I'm at a party watching some dude try to eat a whole package of Oreos in 5 minutes.
Restaurants Roasting People Who Gave Them Negative Yelp Reviews (25 Pics)
he emptied an entire bag of goldfish onto the bed and rolled around yelling the theme to jaws trying to eat them
please remind me not to sleep with group members until after finals week.
This is the first time since last march I'm gonna be going to a class for more reasons than wanting to bone the girl sitting next to me.

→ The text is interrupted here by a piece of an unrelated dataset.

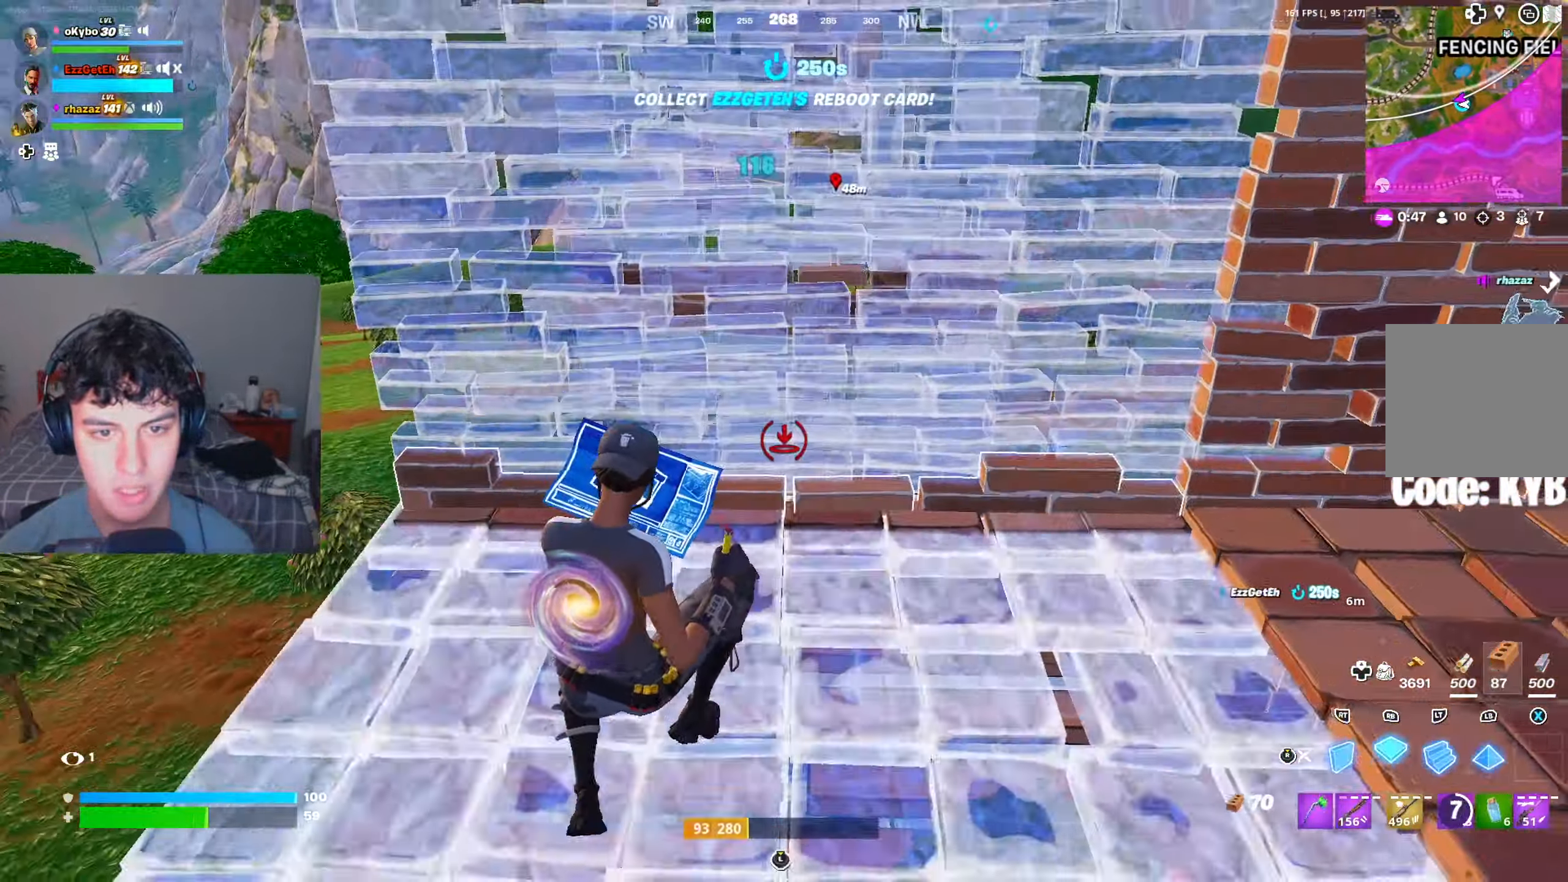
{"buttons": [], "left_stick": "up", "right_stick": "center", "events": [[17, "L2", "down"], [33, "R3", "down"], [84, "L2", "up"], [117, "R3", "up"], [300, "left_stick", "up"], [367, "DPAD_RIGHT", "down"], [451, "DPAD_RIGHT", "up"]]}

Today I met the neighbor that shares my bedroom wall. When I pointed out my unit, he said, "Oh, that's you? Oh... that's you." I didn't think much of it until I was in bed tonight and I heard him clear his throat. He's. Heard. Everything.
Just hooked up with the fireman who put out the quesadilla fiasco last tuesday.
Woman Posts Harassing DMs From Creep Online, Now He’s Upset Because People Told His Mom
I chugged a beer while I was riding him and he told me it was the sexiest thing he has ever seen. this guy knows class when he sees it.
I feel like having peed on eachother is a point in our lives we should never have gotten to...
Well. Your father was, shall we say, privately surfing the Internet when he found a video of you and Kevin. This was on a very public website honey.
By the way, Kevin! OMG good catch honey!
Or I could hide in your trunk so you can sneak out of putt putt for sex breaks
I'm trying to drink up the confidence to run in public.
When you can't finish your jumbo margarita and figure pouring it into a to go box will suffice... Midnight snack?